A Method for the Characterization of Off-Road Terrain Severity 2006-01-3498
Highway and roadway surface measurement is a practice that has been ongoing for decades now. This sort of measurement is intended to ensure a safe level of road perturbances. The measurement may be conducted by a slow moving apparatus directly measuring the elevation of the road, at varying distance intervals, to obtain a road profile, with varying degrees of resolution. An alternate means is to measure the surface roughness at highway speeds using accelerometers coupled with high speed distance measurements, such as laser sensors. Vehicles out rigged with such a system are termed inertial profilers. This type of inertial measurement provides a sort of filtered roadway profile. Much research has been conducted on the analysis of highway roughness, and the associated metrics involved.
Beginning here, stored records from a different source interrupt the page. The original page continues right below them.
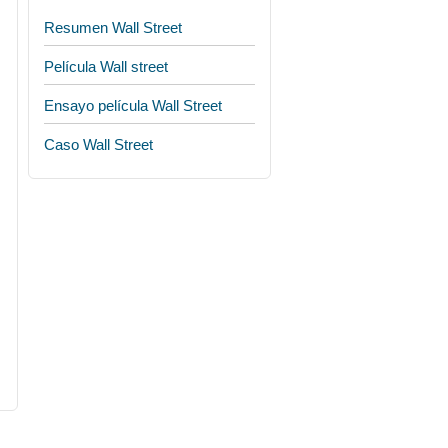
Resumen Wall Street
Película Wall street
Ensayo película Wall Street
Caso Wall Street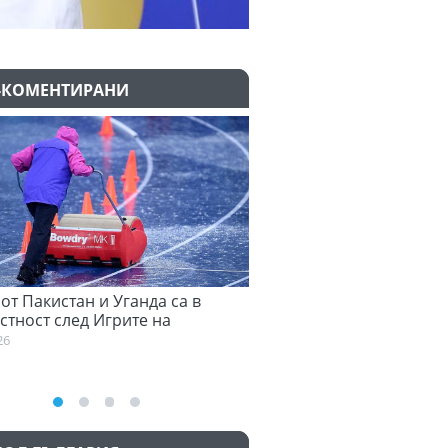
-КОМЕНТИРАНИ
т Пакистан и Уганда са в
Семеньо: Трябва да се ад
ност след Игрите на
към философията на Маре
ката общност
03:58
In many instances, it is desirable to maintain an off-road course such that the course will provide sufficient challenges to a vehicle during durability testing. Such situations would require an off-road terrain measurement system. A system has been developed that aims to take inertial measurements in non-paved situations. Off-road analysis provides new challenges to surface measurement. The surfaces are generally even more time-varying then paved roads, they provide greater vehicle excitations, it is difficult to maintain a constant speed when traveling over extreme terrain, and the dynamics of the suspension will be excited well beyond the points of small angle approximations and linearity assumptions. This paper will assess and compare some metrics used previously in highway applications, and adopt them to off-road conditions suitable for use in an off-road terrain severity measurement system. Further, this paper will look into new metrics to describe off road terrain for the purpose of maintaining off-road courses that are used for durability testing of all-terrain vehicles.